Anonymous
May, 19 2023 at 11:34 pm

I have a friend who I know has been going through a really tough time this semester in high school. I wasn't totally sure how tough it had been, however, until she wore a tank top to school a few days ago, and there were clearly visible SH scars on her upper arm. They were very noticeable, but only three or four scars, so I sort of pushed it out of my head and tried to convince myself that the scars were caused by something else and not SH, even though they were uniform and matched other SH scars I'd seen before. Then today she showed up wearing shorts, and on her upper thighs there were very clear SH scars, and many more than on her arm. Undeniable.
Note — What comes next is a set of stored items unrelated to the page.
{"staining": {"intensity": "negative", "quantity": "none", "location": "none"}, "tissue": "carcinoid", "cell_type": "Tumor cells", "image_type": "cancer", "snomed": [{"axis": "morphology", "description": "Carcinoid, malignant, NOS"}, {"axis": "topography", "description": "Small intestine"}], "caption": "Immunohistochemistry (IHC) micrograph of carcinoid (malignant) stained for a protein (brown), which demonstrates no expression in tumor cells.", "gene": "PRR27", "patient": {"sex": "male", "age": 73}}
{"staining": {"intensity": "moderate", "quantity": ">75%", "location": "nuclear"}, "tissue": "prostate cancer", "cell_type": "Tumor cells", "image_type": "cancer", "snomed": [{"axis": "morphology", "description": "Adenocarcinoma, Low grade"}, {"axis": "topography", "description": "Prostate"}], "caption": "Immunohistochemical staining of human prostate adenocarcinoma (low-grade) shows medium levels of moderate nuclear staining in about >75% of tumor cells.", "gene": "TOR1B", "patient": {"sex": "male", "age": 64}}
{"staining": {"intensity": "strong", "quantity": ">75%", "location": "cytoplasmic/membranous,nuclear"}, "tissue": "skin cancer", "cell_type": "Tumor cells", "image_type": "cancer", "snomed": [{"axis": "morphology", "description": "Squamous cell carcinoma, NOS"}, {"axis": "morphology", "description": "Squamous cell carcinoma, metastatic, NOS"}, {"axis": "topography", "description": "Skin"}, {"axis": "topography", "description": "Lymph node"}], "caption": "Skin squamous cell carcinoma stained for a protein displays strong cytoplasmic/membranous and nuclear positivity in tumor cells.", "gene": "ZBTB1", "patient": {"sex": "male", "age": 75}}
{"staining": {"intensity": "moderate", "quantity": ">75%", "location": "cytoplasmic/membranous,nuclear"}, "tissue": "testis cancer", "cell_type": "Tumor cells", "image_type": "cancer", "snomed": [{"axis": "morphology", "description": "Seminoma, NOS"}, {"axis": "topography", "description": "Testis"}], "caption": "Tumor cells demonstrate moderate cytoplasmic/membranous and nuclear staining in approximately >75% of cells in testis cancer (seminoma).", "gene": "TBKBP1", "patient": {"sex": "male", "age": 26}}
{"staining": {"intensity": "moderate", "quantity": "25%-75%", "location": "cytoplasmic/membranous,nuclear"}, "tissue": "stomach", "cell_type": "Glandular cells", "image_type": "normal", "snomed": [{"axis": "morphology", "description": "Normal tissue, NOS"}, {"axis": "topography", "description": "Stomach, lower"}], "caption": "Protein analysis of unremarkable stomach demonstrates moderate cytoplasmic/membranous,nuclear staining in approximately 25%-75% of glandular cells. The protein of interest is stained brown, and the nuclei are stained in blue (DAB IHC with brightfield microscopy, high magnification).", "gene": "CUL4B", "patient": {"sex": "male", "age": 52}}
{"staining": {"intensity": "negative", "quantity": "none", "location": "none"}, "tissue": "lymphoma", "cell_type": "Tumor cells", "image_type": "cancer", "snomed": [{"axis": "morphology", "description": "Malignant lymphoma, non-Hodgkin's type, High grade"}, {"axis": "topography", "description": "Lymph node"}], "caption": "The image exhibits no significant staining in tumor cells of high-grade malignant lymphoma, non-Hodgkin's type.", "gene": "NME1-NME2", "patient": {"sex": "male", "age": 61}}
I noticed them, as did everyone, I'm sure, though obviously I didn't stare, and I didn't mention it to her. I think this might be her way of moving on from that very dark period of her life, and part of that might be acceptance of the scars. Or maybe she wants us to know what she went through. To like quantify it, in a way? I'm not sure. I don't think it's a cry for help. But it really caught me off guard. My friend and I used to be really close, but this year we've grown apart, and our relationship isn't close enough now where I would feel comfortable bringing it up. I still want to let her know I care about her. The scars caught me off guard and freaked me out a little, honestly. I know it shouldn't be anything to be ashamed of, but it scares me to think that my friend was feeling such immense pain and I didn't even know. I wish our relationship were closer because I want nothing more than to give her a big hug. But at the same time, she has been mean to me this year, and while my heart goes out to her, I have to reconcile that with the pain she has caused me. The SH scars just made this very real for me. As someone who gets SH urges but has never acted on them, seeing the SH scars today triggered me.